[所附文字]
-------------------------
全球59個國家和地區 1200 多家機構的 6636 名科學家入選,評選依據是基於 Web of Science 核心合集,遴選從2013年至2023年這11年間發表的被引論文。
美國共有2507人次入選,仍是「全球高被引科學家」名單入選人次最多的國家,佔總人次的 36.4%,但是入選人次佔比自2018年(佔比 43.3%)以來持續下降。
中國內地入選人次數再次大幅增加,共 1405 人次入選,佔比20.4%,是2018年的逾兩倍。
雖然科學家來自 59 個國家和地區,但85.4% 的入選者來自於 10 個國家和地區,74.4% 的入選者集中於排名最高的5個國家和地區。
可見,人才越來越集中,甚至集中於中美兩國。美國些微領先,中國奮起直追,在差距較大的領域,中國另闢蹊徑。
中國科研的未來,建立在S(科學Science)T(技術Technology)E(工程Engineering)M(數學Mathematics)的基礎上。
-------------------------
[待答問題]
(a) 請照原文逐字抄出高被引科學家一文中以「中國內地入選人次數再次大幅增加,共 1405 人次入選,佔比20.4%,是2018年的逾兩倍。」開頭、以「距較大的領域,中國另闢蹊徑。」收尾的段落。
(b) 根據高被引科學家一文,判斷下列敘述是否符合原文,逐項答「是」或「否」,並引出原文中起決定作用的字句:(i)美國入選人次佔總人次的36.4%;(ii)中國內地入選人次比2018年減少;(iii)入選科學家來自一百多個國家和地區。
(c) 從高被引科學家一文的最後一句之後接著寫下去,續寫這篇文字。
-------------------------
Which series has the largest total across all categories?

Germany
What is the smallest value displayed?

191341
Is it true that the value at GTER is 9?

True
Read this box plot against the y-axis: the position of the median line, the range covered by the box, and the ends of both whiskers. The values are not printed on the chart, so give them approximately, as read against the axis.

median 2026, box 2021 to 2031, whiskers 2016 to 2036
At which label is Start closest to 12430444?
-------------------------
[練習結果]
(a)
中國內地入選人次數再次大幅增加,共 1405 人次入選,佔比20.4%,是2018年的逾兩倍。
雖然科學家來自 59 個國家和地區,但85.4% 的入選者來自於 10 個國家和地區,74.4% 的入選者集中於排名最高的5個國家和地區。
可見,人才越來越集中,甚至集中於中美兩國。美國些微領先,中國奮起直追,在差距較大的領域,中國另闢蹊徑。

(b)
(i)是:「佔總人次的 36.4%」
(ii)否:「中國內地入選人次數再次大幅增加」
(iii)否:「全球59個國家和地區」

(c)
看來,美國在1986年提出的STEM國策,中國執行到位了。
中國工程師紅利的軟肋,在哪里?
中國工程師結構化短缺,有些行業過剩,有些行業嚴重不足。
中國工程師集中在基建、製造等領域,美國AI、芯片等領域崗位密度更高,
在這些領域,中國的人才數量沒有趕上美國。中美兩國合計佔全球AI研究人員的57.7%,是真正的雙強並峙,美國相關人才佔據全球首位。
7月3日,北京日報引用《全球人工智能科研態勢報告(2015-2024)》,中國AI研究人員經歷了驚人的數量擴張,從2015年不足萬人到2024年的5.2萬人,年複合增長率28.7%。
美國以6.3萬余人的人才數量居全球領先地位,其中,斯坦福大學2385人、麻省理工學院2191人,與谷歌2569人、微軟2461人形成高校與企業雙引擎。
今年4月21日,瞭望新聞周刊轉引麥肯錫諮詢公司的報告,到2030年,中國對人工智能專業人才的需求預計將達到600萬,人才缺口可能高達400萬。
根據脈脈高聘人才智庫發佈的《2024年度人才遷徙報告》,AI相關崗位人才供需比不足1.0,搜索算法人才供需比為0.39,雲計算、深度學習等技術崗位低至0.27,相當於5、6個崗位,等着1個人才。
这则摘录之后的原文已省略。